Shifting Gears

Team Kendall navigated numerous changes in 2018, most of them with enough grace to see pretty amazing benefits. Tom took on a new role as Stay-at-Home Dad, Kendall transitioned to middle school, and I changed employers for the first time in nearly 10 years. Shifting gears and getting all we can out of a new situation was definitely last year’s theme, and it was good practice for all of the exciting changes we have planned for 2019!

One of the changes that we experienced, however, was so seismic that it shifted my entire perspective on our family’s special needs journey…and yet, on a day-to-day basis, it goes largely unnoticed.

We received a new diagnosis.

Since Kendall was about three years old, we have been through multiple tidal waves of diagnoses and discovery trying to figure out how her body really functions and why. The alphabet soup of diagnoses includes PVL, LKS, SPD, ID, and ASD. With each test or assessment, I have tried to categorize what we’re seeing as either the origin of symptoms or the outcome of underlying problems, but we can never be certain with this chicken-and-egg game. When we sat in a neurologist’s office nine years ago and were presented with an MRI scan of our little girl’s brain that showed two patches of scar tissue, it felt like we had a definitive cause–at some point, likely during her traumatic birth, blood stopped flowing to her a brain for a moment, leaving permanently damaged brain tissue around the ventricular arteries. Since that day, we have been treating symptoms of a neurological disability. Then we were assigned to a different neurologist.

New eyes bring new perspectives and new curiosity. Where have her development peaks and lags been? How has she responded to this therapy and that medication versus these? Why has she grown to only 50 lbs.?

New tests, new assessments, and surprisingly, a significant new diagnosis at the age of 12: chromosome 16p11.2>12.2 microduplication. A genetic disorder in the form of slight duplications in the 16th chromosome.

I have spent countless hours, days, years building up acceptance for the fact that her brain was damaged in my womb. This new diagnosis doesn’t mean that didn’t happen–it did. But it means that her development and way of living in this world would have been different anyway. Why did the genetic mutation happen? What would her life have looked like without the combination of disabilities? We’ll never know, but I certainly think about it often.
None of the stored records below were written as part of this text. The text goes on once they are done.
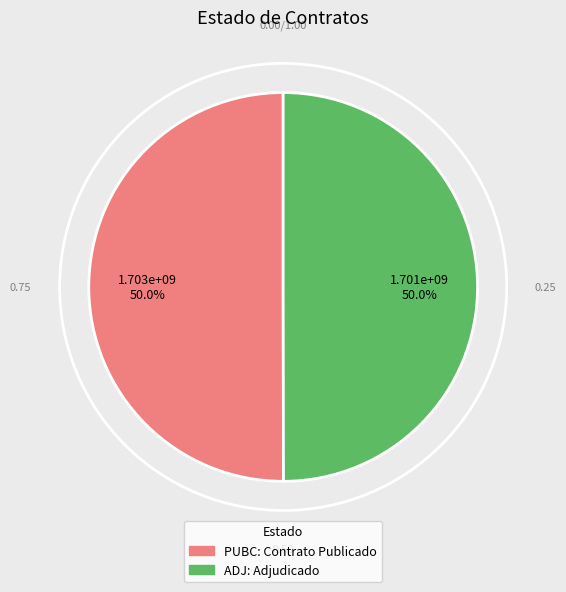

The ADJ slice represents 64% of the pie. True or false?

False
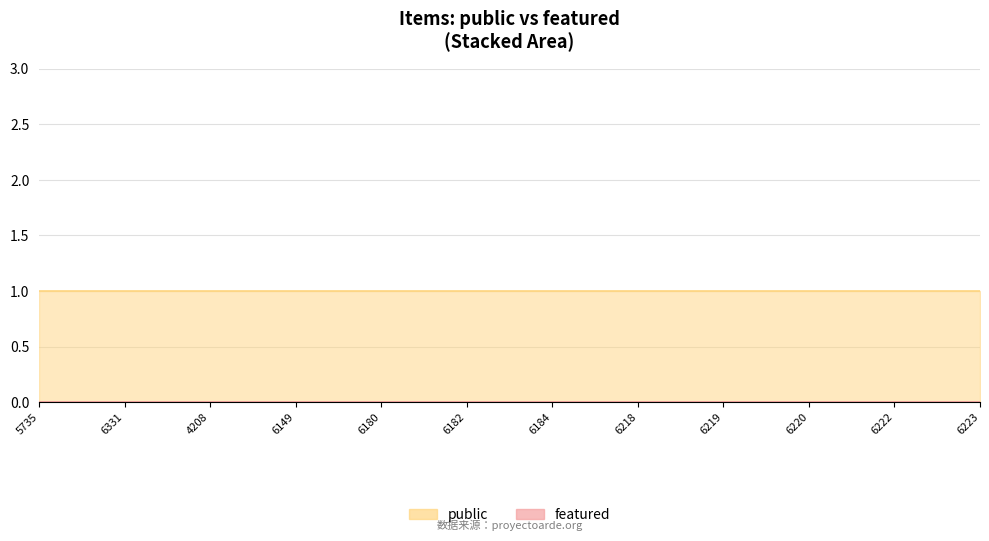

True or false: public and featured cross at least once.

False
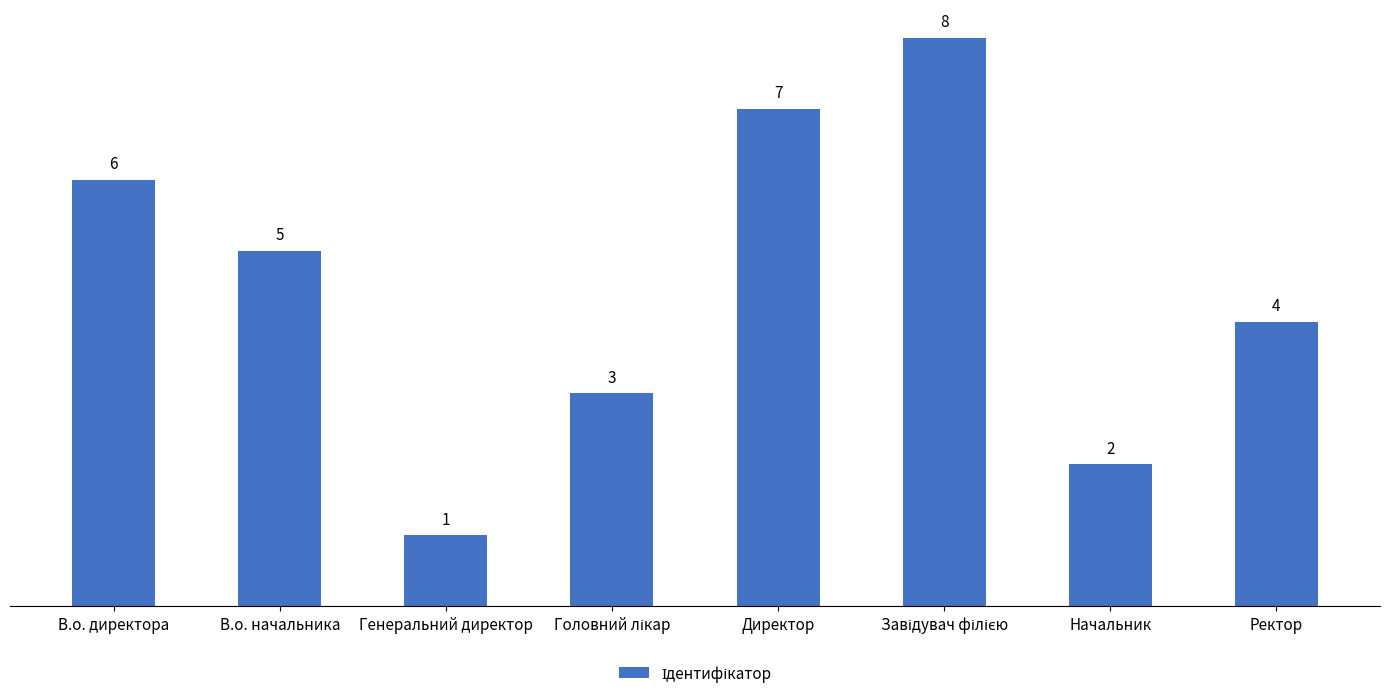

What is the smallest value displayed?

1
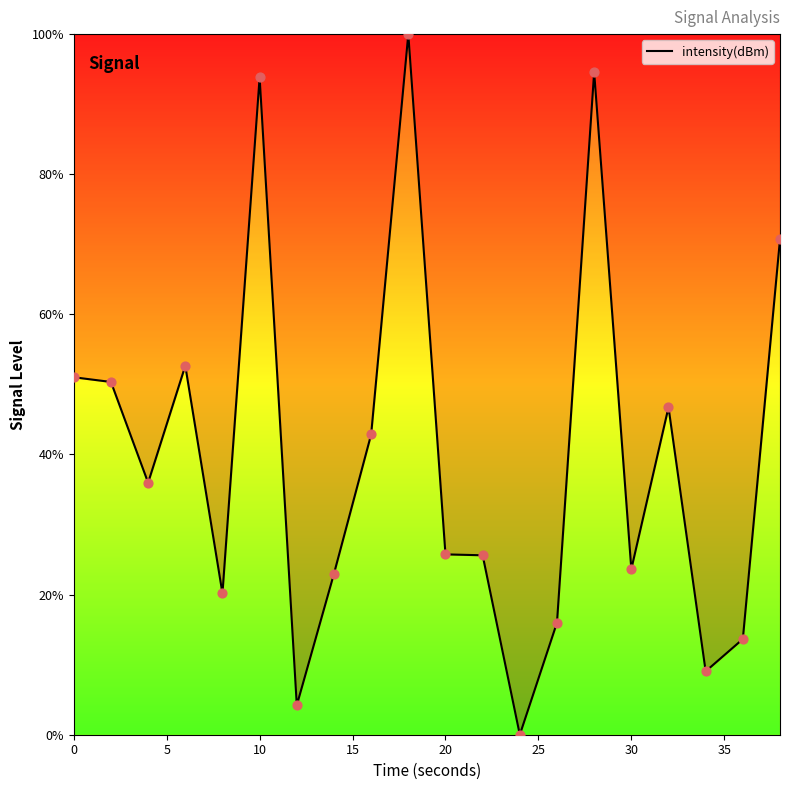

What is the difference between the maximum and minimum values?

100.0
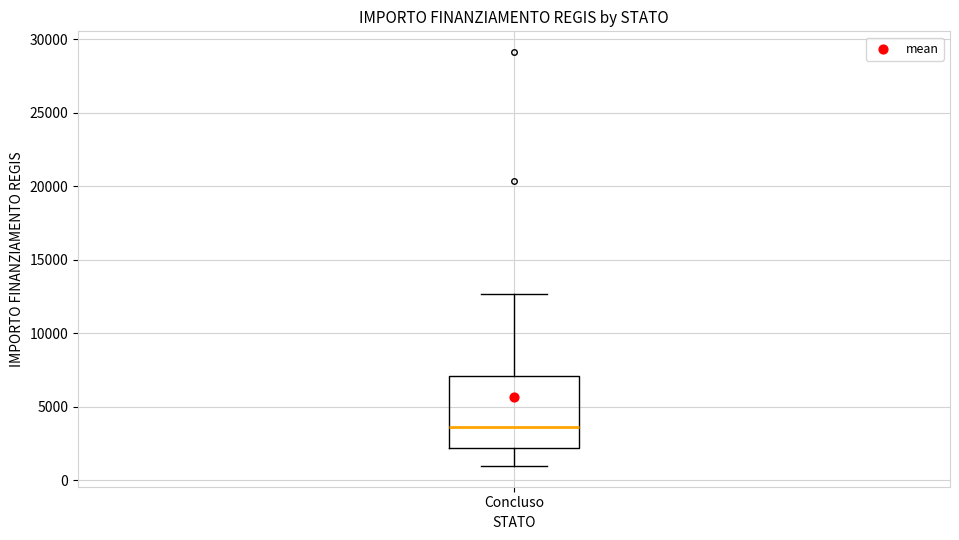

Where does the median line of the box for Concluso sit on the y-axis? The values are not printed on the chart, so give them approximately, as read against the axis.

3500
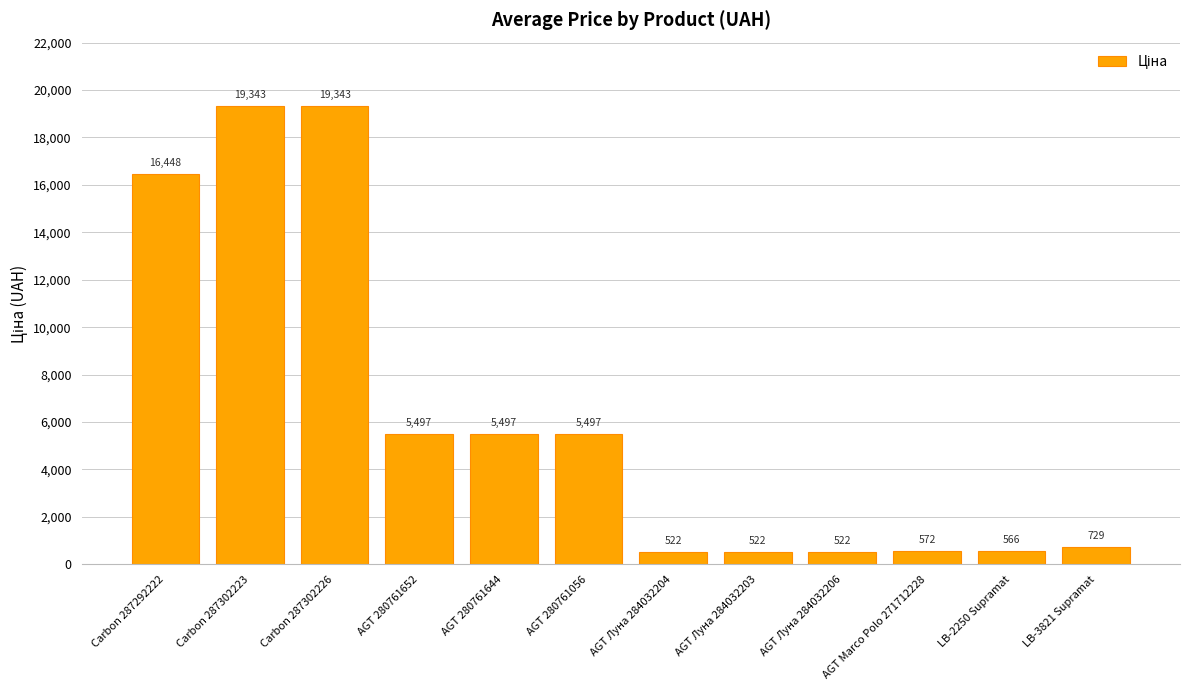

What is the label of the 12th bar from the right?

Carbon 287292222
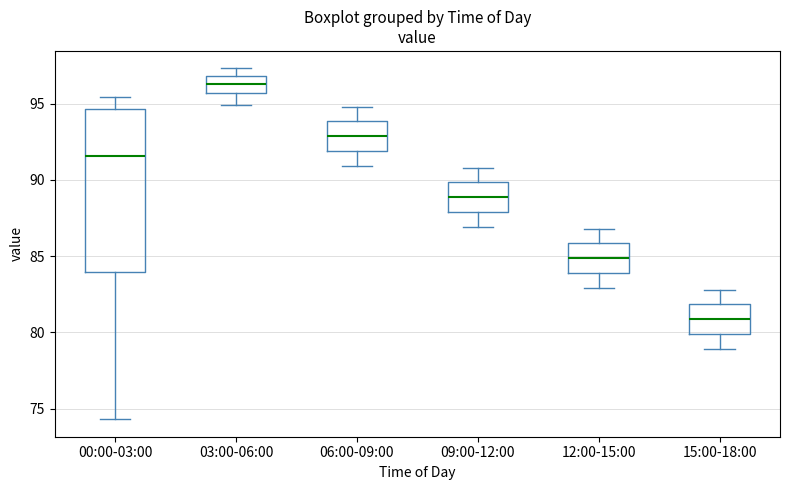

Comparing the boxes themselves (not the whiskers), which one is the tallest?

00:00-03:00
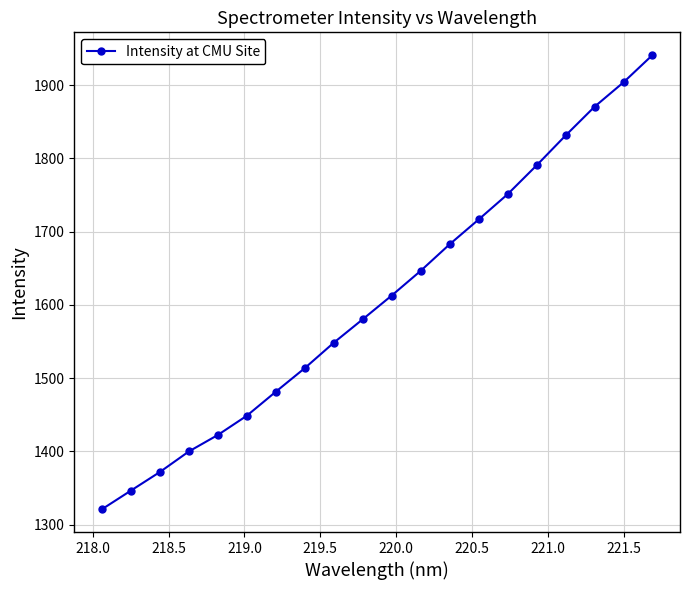

True or false: the data has more than 0 interior local peaks.

False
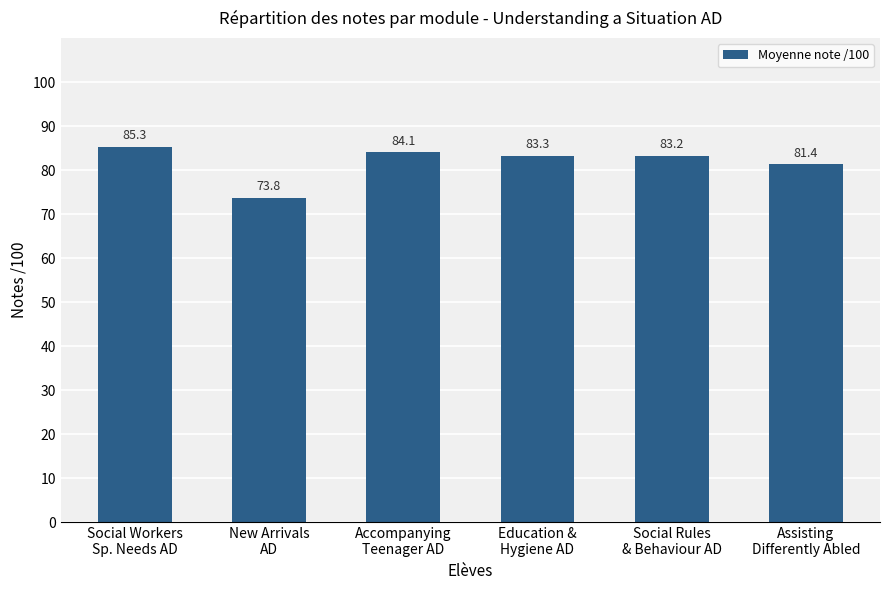

What is the change in value from Social Workers
Sp. Needs AD to Accompanying
Teenager AD?

-1.3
I still haven’t wrapped my brain around this new perspective, and at first, I was surprised at how uncomfortable it felt to look at our journey differently. I had a story, a framework, that made sense; it was painful, but it made sense. Now we have seen that even something as concrete as scar tissue in an MRI scan doesn’t tell the whole story, which is scary and exciting all at once.

I’m shifting gears and learning to view this road as more fluid and flexible than ever before. The opportunities and potential become much more vast when the story isn’t fixed, so I hope 2019 is ready for us!